■ DOCUMENT TEXT:
◇ ◇ ◇
I checked the logs of the 3rd s390x builder after you rebooted it. The volume could be created successfully but still failed to be started. There were also other failures such as peer probe: failed in the log.

10:17:27 ======================================== (3 / 833) ========================================
10:17:27 [14:17:27] Running tests in file ./tests/000-flaky/basic_distribute_rebal-all-nodes-migrate.t
10:18:43 ./tests/000-flaky/basic_distribute_rebal-all-nodes-migrate.t .. 
10:18:43 1..38
10:18:43 losetup: /d/dev/loop*: failed to use device: No such device
10:18:43 ok   1 [    219/   3766] <  26> 'launch_cluster 3'
10:18:43 peer probe: failed: Probe returned with Transport endpoint is not connected
10:18:43 not ok   2 [     13/   1148] <  27> 'gluster --mode=script --wignore --glusterd-sock=/d/backends/1/glusterd/gd.sock --log-file=/var/log/glusterfs/basic_distribute_rebal-all-nodes-migrate.t_cli1.log peer probe 127.1.1.2' -> ''
10:18:43 peer probe: failed: Probe returned with Transport endpoint is not connected
10:18:43 not ok   3 [     12/   1107] <  28> 'gluster --mode=script --wignore --glusterd-sock=/d/backends/1/glusterd/gd.sock --log-file=/var/log/glusterfs/basic_distribute_rebal-all-nodes-migrate.t_cli1.log peer probe 127.1.1.3' -> ''
10:18:43 not ok   4 [     16/  60091] <  29> '2 peer_count' -> 'Got "0" instead of "2"'
10:18:43 ok   5 [     15/    103] <  33> 'gluster --mode=script --wignore --glusterd-sock=/d/backends/1/glusterd/gd.sock --log-file=/var/log/glusterfs/basic_distribute_rebal-all-nodes-migrate.t_cli1.log volume create patchy 127.1.1.1:/d/backends/1/dist1 127.1.1.1:/d/backends/1/dist2 127.1.1.2:/d/backends/2/dist3 127.1.1.2:/d/backends/2/dist4'
10:18:43 volume start: patchy: failed: Commit failed on localhost. Please check log file for details.
◇ ◇ ◇
■ DATA FOR PROCESSING:
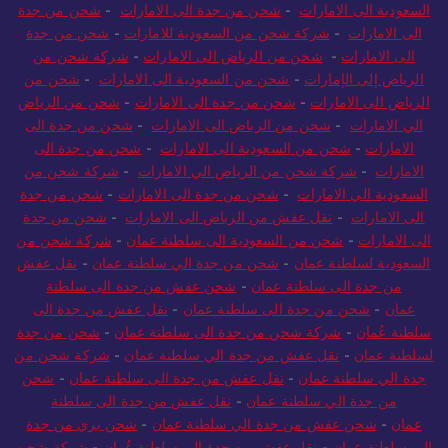
الي الامارات
-
شحن من جدة الى الامارات
-
شركة شحن من
السعودية الى الامارات
-
شحن من جدة الى الامارات
-
شحن من جدة
الى الامارات
-
شركة شحن من السعودية للامارات
-
شحن من جدة
الى الامارات
-
شحن من الرياض الى الامارات
-
شركة شحن من
الرياض إلى الإمارات
-
شحن من السعودية الى الامارات
-
شحن من
الرياض الى الامارات
-
شحن من جدة الى الامارات
-
شحن من الرياض
الي الامارات
-
شحن من الرياض الى الامارات
-
شحن من جدة الى
الامارات
-
شحن من السعودية الى الامارات
-
شحن من جدة الى
الامارات
-
شركة شحن من الرياض الي الامارات
-
شركة شحن من
السعودية الي الامارات
-
شحن من جدة الى الامارات
-
شحن من جدة
الى الامارات
-
نقل عفش من الرياض الى الامارات
-
شحن من جدة
الى الامارات
-
شحن من السعودية الى سلطنة عمان
-
شركة شحن من
السعودية لسلطنة عمان
-
شحن من جدة الي سلطنة عمان
-
نقل عفش
من جدة الى سلطنة عمان
-
شحن عفش من جدة الى سلطنة
عمان
-
شحن من جدة الى سلطنة عمان
-
نقل عفش من جدة الى
سلطنة عُمان
-
شركة شحن من جدة الى سلطنة عمان
-
شحن من جدة
لسلطنة عمان
-
نقل عفش من جدة الي سلطنة عمان
-
شركة شحن من
جدة الي سلطنة عمان
-
نقل عفش من جدة الى سلطنة عمان
-
شحن
من جدة الي سلطنة عمان
-
نقل عفش من جدة الى سلطنة
عمان
-
شحن عفش من جدة الي سلطنة عمان
-
شحن بري من جدة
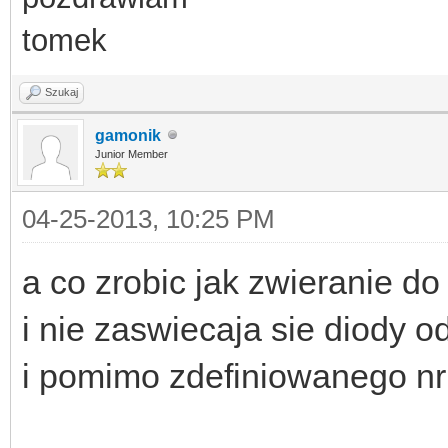
tomek
Szukaj
gamonik
Junior Member
04-25-2013, 10:25 PM
a co zrobic jak zwieranie do
i nie zaswiecaja sie diody 
i pomimo zdefiniowanego nr 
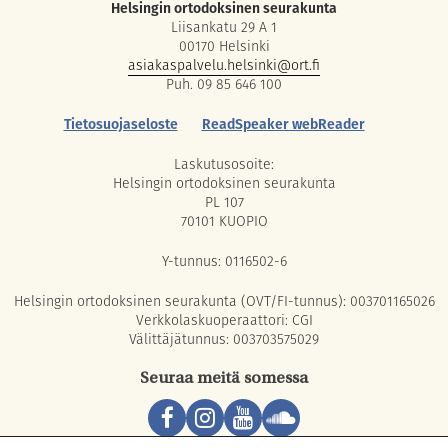
Helsingin ortodoksinen seurakunta
Liisankatu 29 A 1
00170 Helsinki
asiakaspalvelu.helsinki@ort.fi
Puh. 09 85 646 100
Tietosuojaseloste
ReadSpeaker webReader
Laskutusosoite:
Helsingin ortodoksinen seurakunta
PL 107
70101 KUOPIO
Y-tunnus: 0116502-6
Helsingin ortodoksinen seurakunta (OVT/FI-tunnus): 003701165026
Verkkolaskuoperaattori: CGI
Välittäjätunnus: 003703575029
Seuraa meitä somessa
◇ ◇ ◇
■ TASKS TO CARRY OUT:
1 – In the builder log, which file held the tests that were running?
2 – Give back every line of text from all the records, word for word, and leave the pictures out.

■ SOLUTIONS TO THE PROBLEMS:
1 – ./tests/000-flaky/basic_distribute_rebal-all-nodes-migrate.t

2 –
الي الامارات
-
شحن من جدة الى الامارات
-
شركة شحن من
السعودية الى الامارات
-
شحن من جدة الى الامارات
-
شحن من جدة
الى الامارات
-
شركة شحن من السعودية للامارات
-
شحن من جدة
الى الامارات
-
شحن من الرياض الى الامارات
-
شركة شحن من
الرياض إلى الإمارات
-
شحن من السعودية الى الامارات
-
شحن من
الرياض الى الامارات
-
شحن من جدة الى الامارات
-
شحن من الرياض
الي الامارات
-
شحن من الرياض الى الامارات
-
شحن من جدة الى
الامارات
-
شحن من السعودية الى الامارات
-
شحن من جدة الى
الامارات
-
شركة شحن من الرياض الي الامارات
-
شركة شحن من
السعودية الي الامارات
-
شحن من جدة الى الامارات
-
شحن من جدة
الى الامارات
-
نقل عفش من الرياض الى الامارات
-
شحن من جدة
الى الامارات
-
شحن من السعودية الى سلطنة عمان
-
شركة شحن من
السعودية لسلطنة عمان
-
شحن من جدة الي سلطنة عمان
-
نقل عفش
من جدة الى سلطنة عمان
-
شحن عفش من جدة الى سلطنة
عمان
-
شحن من جدة الى سلطنة عمان
-
نقل عفش من جدة الى
سلطنة عُمان
-
شركة شحن من جدة الى سلطنة عمان
-
شحن من جدة
لسلطنة عمان
-
نقل عفش من جدة الي سلطنة عمان
-
شركة شحن من
جدة الي سلطنة عمان
-
نقل عفش من جدة الى سلطنة عمان
-
شحن
من جدة الي سلطنة عمان
-
نقل عفش من جدة الى سلطنة
عمان
-
شحن عفش من جدة الي سلطنة عمان
-
شحن بري من جدة
tomek
Szukaj
gamonik
Junior Member
04-25-2013, 10:25 PM
a co zrobic jak zwieranie do
i nie zaswiecaja sie diody 
i pomimo zdefiniowanego nr 
Helsingin ortodoksinen seurakunta
Liisankatu 29 A 1
00170 Helsinki
asiakaspalvelu.helsinki@ort.fi
Puh. 09 85 646 100
Tietosuojaseloste
ReadSpeaker webReader
Laskutusosoite:
Helsingin ortodoksinen seurakunta
PL 107
70101 KUOPIO
Y-tunnus: 0116502-6
Helsingin ortodoksinen seurakunta (OVT/FI-tunnus): 003701165026
Verkkolaskuoperaattori: CGI
Välittäjätunnus: 003703575029
Seuraa meitä somessa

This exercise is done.